For many married couples, falling in love and saying “I do” was the easy part. Living happily ever after is the part that takes a whole lot of work.
My family history doesn’t have the best track record when it comes to the vow “until death do us part.” My parents divorced when I was 18, and on my mom’s side alone, not one single marriage has lasted (keep in mind, she’s one of eight siblings). One might think this would make me a cynic when it comes to marriage — but for some unexplainable reason, that’s not the case. Maybe I’m an idealist, but I think you can fall in love with your best friend, grow old together, and even live happily ever after.
I sought out some honest advice from real people who might have insight as to what makes a marriage stand the distance. I reached out to all the married couples and divorcées I knew and asked them the burning question, “What’s the secret to making a marriage successful?” Read their words of wisdom below:
*.Share everything with each other. Most importantly, everything you are feeling. There is no way to be on common ground if you don’t communicate how you’re feeling
*.Whatever bad stuff happens, remember this, too, will pass.
*.Affection breeds more affection. Touch each other, kiss each other good morning, and have plenty of sex (even when you’re old!). It’s too easy to get out of the habit, which makes you feel distant. Intimacy and physical affection really help keep you connected.
*.Children can be stressful, but they, too, will grow up.
*.Let the little things go and think big picture.
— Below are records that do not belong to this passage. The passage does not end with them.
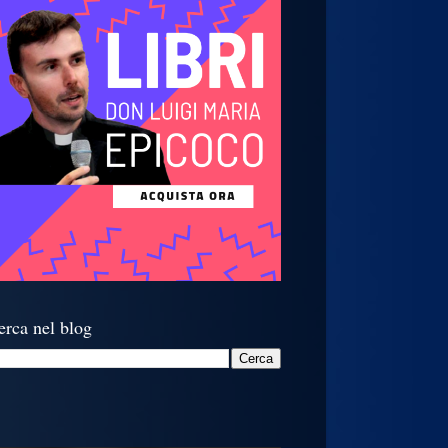
erca nel blog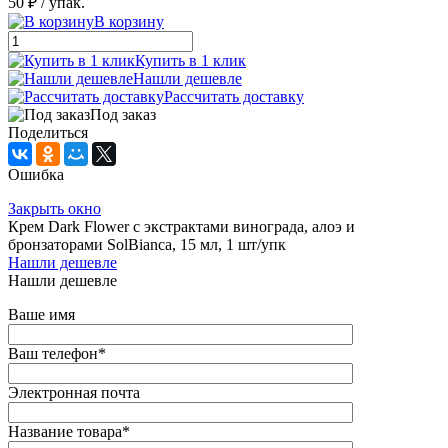
50 ₽
/ упак.
В корзину
Купить в 1 клик
Нашли дешевле
Рассчитать доставку
Под заказ
Поделиться
Ошибка
Закрыть окно
Крем Dark Flower с экстрактами винограда, алоэ и
бронзаторами SolBianca, 15 мл, 1 шт/упк
Нашли дешевле
Нашли дешевле
Ваше имя
Ваш телефон
*
Электронная почта
Название товара
*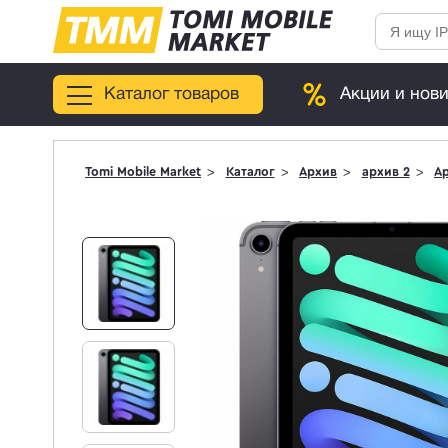
Каталог товаров
Акции и нов
Tomi Mobile Market
Каталог
Архив
архив 2
Ap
Since you’re in it for the long haul, are you really going to care who did or didn’t run the dishwasher when you look back in 10 years? Remind yourself that your relationship is much, much bigger than any one minor incident.
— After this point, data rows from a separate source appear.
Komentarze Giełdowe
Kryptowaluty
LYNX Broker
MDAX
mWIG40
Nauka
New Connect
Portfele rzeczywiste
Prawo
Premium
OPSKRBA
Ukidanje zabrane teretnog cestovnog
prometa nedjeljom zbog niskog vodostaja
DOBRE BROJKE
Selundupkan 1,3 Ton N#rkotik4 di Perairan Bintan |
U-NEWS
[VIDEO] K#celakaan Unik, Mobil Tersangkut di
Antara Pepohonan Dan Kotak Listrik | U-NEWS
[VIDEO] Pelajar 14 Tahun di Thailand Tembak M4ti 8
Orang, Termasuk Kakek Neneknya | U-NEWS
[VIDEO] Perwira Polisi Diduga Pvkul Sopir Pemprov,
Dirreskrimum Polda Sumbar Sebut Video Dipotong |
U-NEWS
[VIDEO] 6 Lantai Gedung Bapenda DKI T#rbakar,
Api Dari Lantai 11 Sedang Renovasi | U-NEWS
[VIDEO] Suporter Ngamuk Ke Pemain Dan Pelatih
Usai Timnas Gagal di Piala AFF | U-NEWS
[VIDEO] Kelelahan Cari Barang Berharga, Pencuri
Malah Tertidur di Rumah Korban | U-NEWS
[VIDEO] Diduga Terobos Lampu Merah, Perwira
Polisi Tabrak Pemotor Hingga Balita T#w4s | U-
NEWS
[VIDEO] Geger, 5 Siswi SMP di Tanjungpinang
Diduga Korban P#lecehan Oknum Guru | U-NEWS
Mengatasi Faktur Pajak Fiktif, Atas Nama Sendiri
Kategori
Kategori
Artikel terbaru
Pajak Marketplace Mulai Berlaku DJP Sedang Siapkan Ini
*.Fill the fridge with his favorites — it’s easy to do, so just do it.
*.Take time for yourself to do what you love, what makes you happy and gives you energy — being successful as a couple will only work if each of you is strong and fulfilled as an individual.
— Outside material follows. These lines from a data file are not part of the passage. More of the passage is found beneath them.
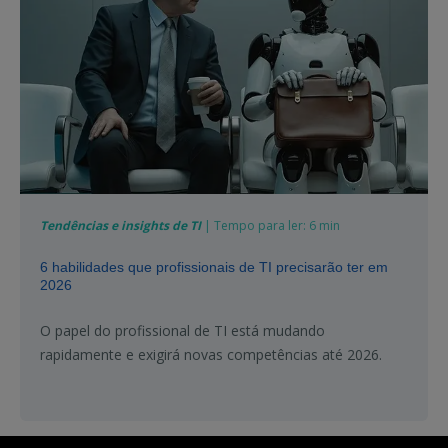
Tendências e insights de TI
| Tempo para ler: 6 min
6 habilidades que profissionais de TI precisarão ter em
2026
O papel do profissional de TI está mudando
rapidamente e exigirá novas competências até 2026.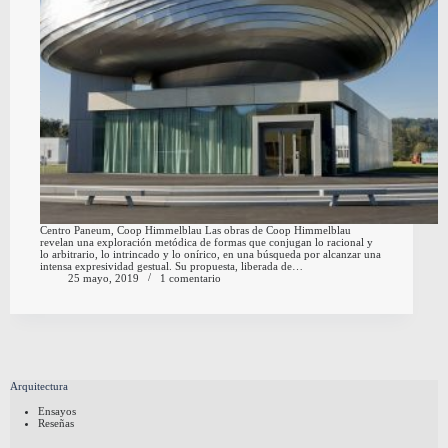
Centro Paneum, Coop Himmelblau Las obras de Coop Himmelblau
revelan una exploración metódica de formas que conjugan lo racional y
lo arbitrario, lo intrincado y lo onírico, en una búsqueda por alcanzar una
intensa expresividad gestual. Su propuesta, liberada de…
25 mayo, 2019
1 comentario
Arquitectura
Ensayos
Reseñas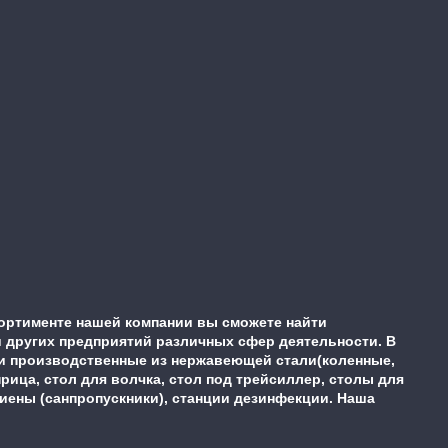
ортименте нашей компании вы сможете найти
 других предприятий различных сфер деятельности. В
ки производственные из нержавеющей стали(коленные,
ца, стол для волчка, стол под трейсиллер, столы для
гиены (санпропускники), станции дезинфекции. Наша
.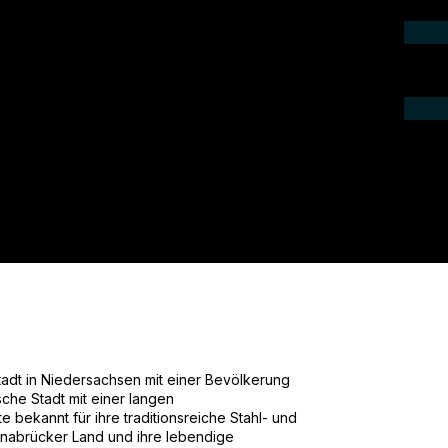
ieren Sie uns telefonisch oder per Mail.
gebot für Ihr Projekt.
tadt in Niedersachsen mit einer Bevölkerung
sche Stadt mit einer langen
e bekannt für ihre traditionsreiche Stahl- und
 Osnabrücker Land und ihre lebendige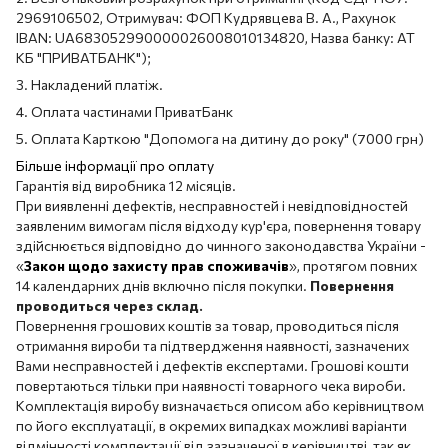
2969106502, Отримувач: ФОП Кудрявцева В. А., Рахунок
IBAN: UA683052990000026008010134820, Назва банку: АТ
КБ "ПРИВАТБАНК");
3. Накладений платіж.
4. Оплата частинами ПриватБанк
5. Оплата Карткою "Допомога на дитину до року" (7000 грн)
Більше інформації про оплату
Гарантія від виробника 12 місяців.
При виявленні дефектів, несправностей і невідповідностей
заявленим вимогам після відходу кур'єра, повернення товару
здійснюється відповідно до чинного законодавства України -
«
Закон щодо захисту прав споживачів
», протягом повних
14 календарних днів включно після покупки.
Повернення
проводиться через склад.
Повернення грошових коштів за товар, проводиться після
отримання вироби та підтвердження наявності, зазначених
Вами несправностей і дефектів експертами. Грошові кошти
повертаються тільки при наявності товарного чека вироби.
Комплектація виробу визначається описом або керівництвом
по його експлуатації, в окремих випадках можливі варіанти
відмінності комплектації від зазначеної в керівництві, так як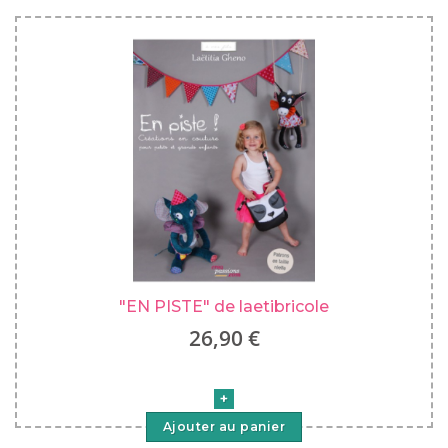
"EN PISTE" de laetibricole
26,90 €
Ajouter au panier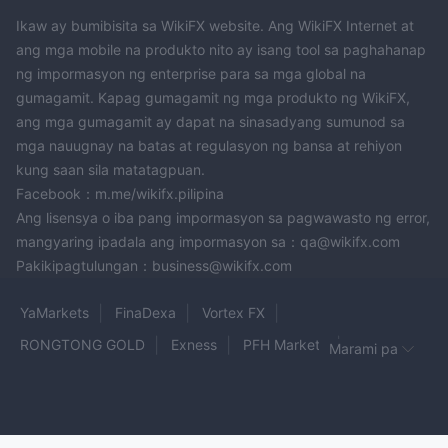
Ikaw ay bumibisita sa WikiFX website. Ang WikiFX Internet at
ang mga mobile na produkto nito ay isang tool sa paghahanap
ng impormasyon ng enterprise para sa mga global na
gumagamit. Kapag gumagamit ng mga produkto ng WikiFX,
ang mga gumagamit ay dapat na sinasadyang sumunod sa
mga nauugnay na batas at regulasyon ng bansa at rehiyon
kung saan sila matatagpuan.
Facebook：m.me/wikifx.pilipina
Ang lisensya o iba pang impormasyon sa pagwawasto ng error,
mangyaring ipadala ang impormasyon sa：qa@wikifx.com
Pakikipagtulungan：business@wikifx.com
YaMarkets
FinaDexa
Vortex FX
RONGTONG GOLD
Exness
PFH Markets
Marami pa
FASTWIN
FINEX
Angel Fx Trade
algobi
DUHANI
XSMarkets
GLOBAL PRIME
Regina Forex
SUN TRADE GLOBAL
MapleGrowth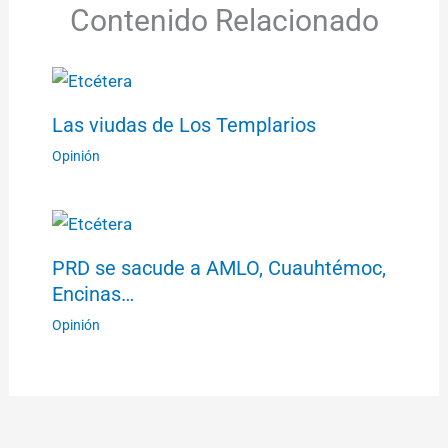
Contenido Relacionado
Las viudas de Los Templarios
Opinión
PRD se sacude a AMLO, Cuauhtémoc,
Encinas…
Opinión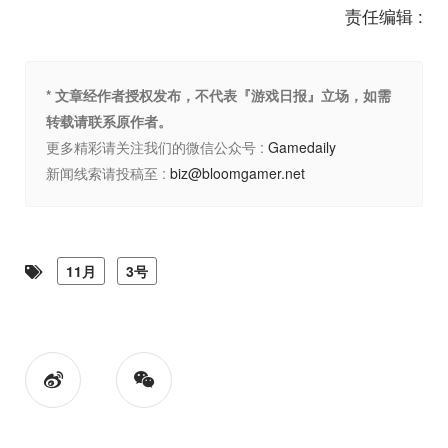
责任编辑 :
* 文章经作者授权发布，不代表『游戏日报』立场，如需
转载请联系原作者。
更多精彩请关注我们的微信公众号 :
Gamedaily
新闻线索请投稿至 :
biz@bloomgamer.net
11月
3号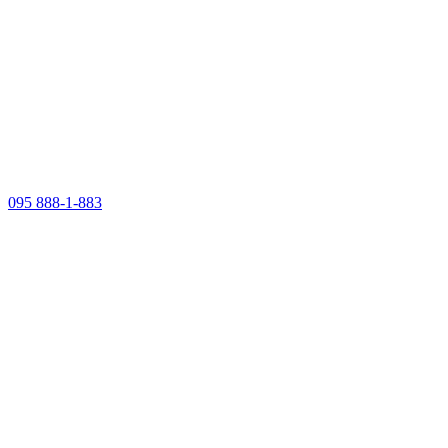
095 888-1-883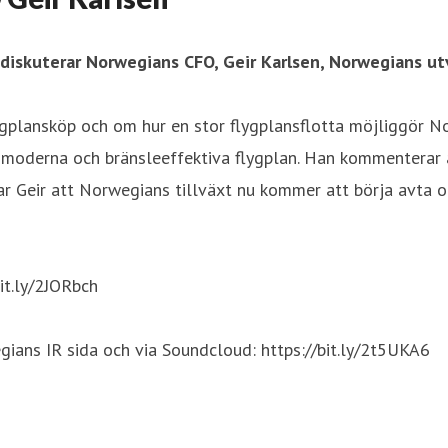
diskuterar Norwegians CFO, Geir Karlsen, Norwegians utve
ygplansköp och om hur en stor flygplansflotta möjliggör No
ga moderna och bränsleeffektiva flygplan. Han kommenterar
arar Geir att Norwegians tillväxt nu kommer att börja avta o
it.ly/2JORbch
egians IR sida och via Soundcloud: https://bit.ly/2t5UKA6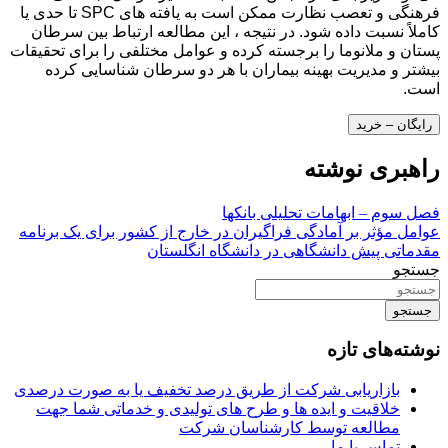
فرهنگی و تعصب نظارت ممکن است به یافته های SPC تا حدی یا
کاملاً نسبت داده شود. در نتیجه ، این مطالعه ارتباط بین سرطان
پستان و ملانوما را برجسته کرده و عوامل مختلفی را برای تحقیقات
بیشتر و مدیریت بهینه بیماران با هر دو سرطان شناسایی کرده
است.
رایگان – خرید
راهبری نوشته
فصل سوم – ابهامات تحلیلی بانکها
عوامل مؤثر بر آمادگی فراگیران در خارج از کشور برای یک برنامه
مقدماتی پیش دانشگاهی در دانشگاه انگلستان
جستجو
جستجو
نوشته‌های تازه
بازاریابی شرکت از طریق درصد تخفیف یا به صورت درصدی
خلاقیت و ایده ها و طرح های تولیدی و خدماتی شما جهت
مطالعه توسط کارشناسان شرکت
تماس با ما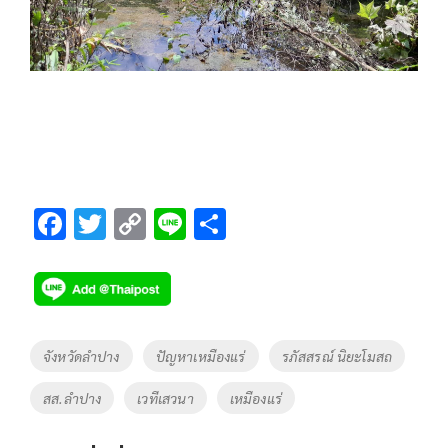
F
T
C
Li
S
ac
wi
o
n
h
e
tt
p
e
ar
b
er
y
e
o
Li
Tags
จังหวัดลำปาง
ปัญหาเหมืองแร่
รภัสสรณ์ นิยะโมสถ
o
n
สส.ลำปาง
เวทีเสวนา
เหมืองแร่
k
k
*.Avoid giving the silent treatment. Talk about things that bother you as soon as possible; don’t let your emotions build up, because you’ll likely explode.
*.Let go of hurts more easily, and try not to dwell on things that annoy you.
*.Don’t be afraid to compromise. It sounds like a bad word and like you are giving up on your “ideals,” but in reality it’s about the push and pull of a relationship. Try rating how much you want something on a scale from one to 10 and have your partner do the same. So if eating out is a five for you and staying in is a nine for him, then you should stay in that night.